WeCount: The Traffic Sensors Empowering Citizens to Improve Urban Air Quality

The project asks 'citizen scientists' to install small sensors in their homes to help count and monitor nearby traffic.

Armed with simple sensors and open source data, a pioneering new EU-backed project hopes to help NGOs, governments and local citizens make urban areas healthier and safer places to live.

Author Mark Newton, 01.22.20

Translation Mark Newton:

Researchers in five European cities have embarked on one of the largest studies into traffic and urban air quality to date. The study, which focuses on the cities of Madrid, Dublin, Cardiff, Ljubljana and Leuven, plans to make wide use of innovative (yet simple) digital technologies and the recruitment of so-called ‘citizen scientists’.

Dubbed the WeCount: Citizens Observing UrbaN Transport project, it is spearheaded by a coalition of universities and supported by the EU’s Horizon 2020 fund – which aims to aid research into sustainable development. The team plans to install around 1,500 sensors in road-facing properties to better understand the numbers and speed of passing motorists, cyclists and pedestrians in certain areas.

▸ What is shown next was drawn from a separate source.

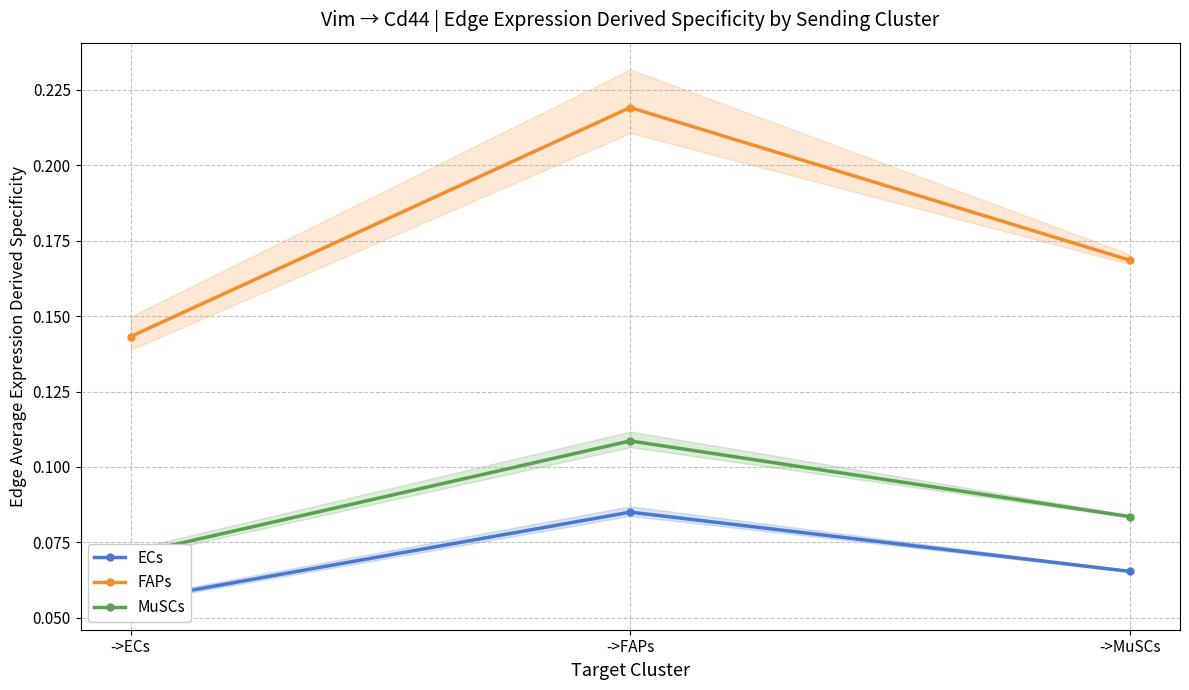

Which has a higher value, ->FAPs or ->ECs?

->FAPs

The sensors, known as Telraam, are developed by Transport & Mobility Leuven (TML) and are designed to be cheap, simple and unobtrusive. Once positioned overlooking a certain road, they are able to identify the number, type and speed of passing vehicles or people. This information is then passed onto the Cloud via a wi-fi connection once every hour, allowing researchers and interested parties an up-to-date overview of traffic conditions in the area. The gathered data will be free to use by anyone, including NGOs, businesses and private citizens, from the Telraam website.

The information gathered could possibly be used for a whole host of initiatives, including research into speeding, noise, air pollution, safety as well providing real-time travel information. In particular, it is hoped that the findings of the sensors can help boost clean air initiatives in urban areas. Alleviating congestion in certain areas and at certain times could have a marked effect on air quality in cities, while increasing the speed and flow of travel can also help to reduce emissions and pollution on a local scale. Additionally, the information can give local councils a better overview on transport and safety and hopefully result in more informed public planning policies.

Since Spring 2019, TELRAAM has been trialled in several Belgian cities, where the information has already been used to raise public awareness.

© Telraam

Just How Polluted Is Europe’s Air?

According to the European Environment Agency, air pollution resulted in the early deaths over around 500,000 Europeans in 2018, often due to exposure to high levels of fine particulate matter. The recent European heatwaves have also exacerbated issues as warm air prevents pollution from dissipating effectively. This means that the issue of poor air quality is particularly prevalent  in wamer cities such as Madrid, which frequently exceeds EU air quality recommendations due to high levels of dense traffic. To protect health, the EU suggests the annual average of nitrogen dioxide levels should not exceed 40 micrograms per cubic metre, however in Madrid in 2018 nitrogen dioxide levels were recorded at 62 micrograms per cubic metre. Although this issue is greater in urban areas, even rural regions are also suffering a decrease in air quality.

It is hoped that not only will these sensors be able to provide governments with immediate actionable information, but also empower citizens themselves to take control of debates concerning pollution in their local areas. Professor Enda Hayes of the University of the West of England – which is involved in the WeCount project, told the BBC:

“Overall we want to go beyond just data gathering. We want to turn these ‘citizen scientists’ into advocates who will use the data to work with employers, schools and local transport authorities to help drive forward healthier cities and healthier planning.”

The project is currently still in the prelimary stages, having officially started in December 2019. It is due to continue through to 2021.